» DOCUMENT SECTION:
_ _ _ _

Question

When \[{x^{1999}} \div {x^2} - 1\] , Find remainder?

Answer 1

Hint: In order to solve the question given above, we have first multiplied the divisor by the dividend. After doing this, we get a simple result with the help of which we can simplify our answer and find the remainder easily. We can use one more method to solve the above question, where we make use of \[{p_n}\left( x \right) = {x^n} + {c_{n - 1}}{x^{n - 1}} + ..... + {c_0}\] .
Formula used:
We can solve the above question using two simple methods. In the second method we will use the formula \[{p_n}\left( x \right) = {x^n} + {c_{n - 1}}{x^{n - 1}} + ..... + {c_0}\] .

Complete step by step solution:
We have to find the remainder of \[{x^{1999}} \div {x^2} - 1\] .
We know that,
 \[
  {x^{1999}} \div {x^2} - 1 \\
  \left( {{x^2} - 1} \right)\left( {{x^{1997}} + {x^{1995}} + {x^{1993}} + ........ + {x^3} + x} \right) \\
   \Rightarrow {x^2}\left( {{x^{1997}} + {x^{1995}} + {x^{1993}} + .... + {x^3} + x} \right) - \left( {{x^{1997}} + {x^{1995}} + {x^{1993}} + ... + {x^3} + x} \right) \;
 \] .
Now, open the brackets and subtract the necessary terms, we get,
 \[{x^{1999}} - x\] .
So,
 \[{x^{1999}} = \left( {{x^2} - 1} \right)\left( {{x^{1997}} + {x^{1995}} + {x^{1993}} + ........ + {x^3} + x} \right) + x\] .
This can be written as:
 \[\dfrac{{{x^{1999}}}}{{\left( {{x^2} - 1} \right)}} = {x^{1997}} + {x^{1995}} + {x^{1993}} + ........ + {x^3} + x\] , with the remainder \[x\] .
So, the correct answer is “x ”.

Note: This question can be solved in yet another way.
We know that,
 \[{p_n}\left( x \right) = {x^n} + {c_{n - 1}}{x^{n - 1}} + ..... + {c_0}\]
Now,
 \[{x^n} = {p_{n - 2}}\left( {{x^2} - 1} \right) + ax + b\] where \[n \geqslant 2\] .
So, from this, we have:
 \[{\left( { - 1} \right)^n} = a\left( { - 1} \right) + b\]
 \[ \Rightarrow 1 = a + b\] .
On solving this, we have:
 \[a = \dfrac{{1 - {{\left( { - 1} \right)}^n}}}{2}\] ,
And \[b = \dfrac{{1 + {{\left( { - 1} \right)}^n}}}{2}\] .
Now, in the above question we have \[n = 1999\] , so we have:
 \[a = 1\] , \[b = 0\] and the remainder is \[x\] .

_ _ _ _

» AVAILABLE DATA:

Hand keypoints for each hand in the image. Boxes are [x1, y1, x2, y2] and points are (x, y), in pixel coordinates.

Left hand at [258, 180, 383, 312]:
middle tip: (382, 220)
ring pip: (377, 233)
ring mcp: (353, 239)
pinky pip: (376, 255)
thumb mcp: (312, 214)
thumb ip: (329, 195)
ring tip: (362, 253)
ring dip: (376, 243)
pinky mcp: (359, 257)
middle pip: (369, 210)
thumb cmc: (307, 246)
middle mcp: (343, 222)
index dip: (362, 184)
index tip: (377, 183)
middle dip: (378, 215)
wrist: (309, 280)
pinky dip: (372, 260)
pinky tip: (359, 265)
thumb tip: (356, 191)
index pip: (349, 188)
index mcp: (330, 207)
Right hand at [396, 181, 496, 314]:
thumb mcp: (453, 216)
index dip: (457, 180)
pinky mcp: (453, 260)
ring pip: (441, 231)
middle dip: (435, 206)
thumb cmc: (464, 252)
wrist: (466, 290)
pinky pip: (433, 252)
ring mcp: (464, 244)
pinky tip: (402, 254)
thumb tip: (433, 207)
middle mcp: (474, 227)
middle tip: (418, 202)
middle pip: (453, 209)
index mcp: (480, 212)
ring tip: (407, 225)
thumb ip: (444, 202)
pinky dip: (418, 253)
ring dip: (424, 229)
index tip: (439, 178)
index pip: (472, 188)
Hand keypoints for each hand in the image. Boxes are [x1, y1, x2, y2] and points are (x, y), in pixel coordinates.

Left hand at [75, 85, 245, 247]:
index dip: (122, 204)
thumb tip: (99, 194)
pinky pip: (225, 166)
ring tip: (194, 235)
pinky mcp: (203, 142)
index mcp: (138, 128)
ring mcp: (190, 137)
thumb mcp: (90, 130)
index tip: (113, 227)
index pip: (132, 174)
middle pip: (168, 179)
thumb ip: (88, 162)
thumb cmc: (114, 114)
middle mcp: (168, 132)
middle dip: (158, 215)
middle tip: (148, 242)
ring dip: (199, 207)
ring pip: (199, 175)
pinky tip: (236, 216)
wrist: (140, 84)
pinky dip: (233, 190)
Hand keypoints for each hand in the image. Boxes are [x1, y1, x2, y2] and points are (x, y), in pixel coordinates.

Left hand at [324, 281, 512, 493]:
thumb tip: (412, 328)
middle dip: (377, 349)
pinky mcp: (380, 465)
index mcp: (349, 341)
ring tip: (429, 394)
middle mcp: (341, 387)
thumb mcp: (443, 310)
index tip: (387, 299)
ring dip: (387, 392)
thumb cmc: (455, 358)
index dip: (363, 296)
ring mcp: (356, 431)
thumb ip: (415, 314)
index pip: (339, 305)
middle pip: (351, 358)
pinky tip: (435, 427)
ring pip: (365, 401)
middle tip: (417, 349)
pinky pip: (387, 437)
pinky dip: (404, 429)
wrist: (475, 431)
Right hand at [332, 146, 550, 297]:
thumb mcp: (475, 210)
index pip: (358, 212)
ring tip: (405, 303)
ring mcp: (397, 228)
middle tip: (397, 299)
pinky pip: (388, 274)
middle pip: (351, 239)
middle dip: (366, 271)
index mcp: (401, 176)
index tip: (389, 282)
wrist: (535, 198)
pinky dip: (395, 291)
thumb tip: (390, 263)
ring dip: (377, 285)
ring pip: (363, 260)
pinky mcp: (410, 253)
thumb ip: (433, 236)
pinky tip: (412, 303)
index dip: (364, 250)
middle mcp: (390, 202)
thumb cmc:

_ _ _ _

» ACTIVITY 1:
Repeat the passage of the remainder solution between "Now, open the" and "remainder \[x\] .", inclusive.
» ACTIVITY 2:
Render this sentence from the remainder solution in Spanish: "We can solve the above question using two simple methods."
» ACTIVITY 3:
Answer these questions from the remainder solution:
(a) How many simple methods does it say can be used to solve the question?
(b) What value of n is used in the second method?
(c) What remainder does it give as the correct answer?

» OUTPUT 1:
Now, open the brackets and subtract the necessary terms, we get,
 \[{x^{1999}} - x\] .
So,
 \[{x^{1999}} = \left( {{x^2} - 1} \right)\left( {{x^{1997}} + {x^{1995}} + {x^{1993}} + ........ + {x^3} + x} \right) + x\] .
This can be written as:
 \[\dfrac{{{x^{1999}}}}{{\left( {{x^2} - 1} \right)}} = {x^{1997}} + {x^{1995}} + {x^{1993}} + ........ + {x^3} + x\] , with the remainder \[x\] .

» OUTPUT 2:
Podemos resolver la pregunta anterior usando dos métodos sencillos.

» OUTPUT 3:
(a) Two.
(b) n = 1999.
(c) x.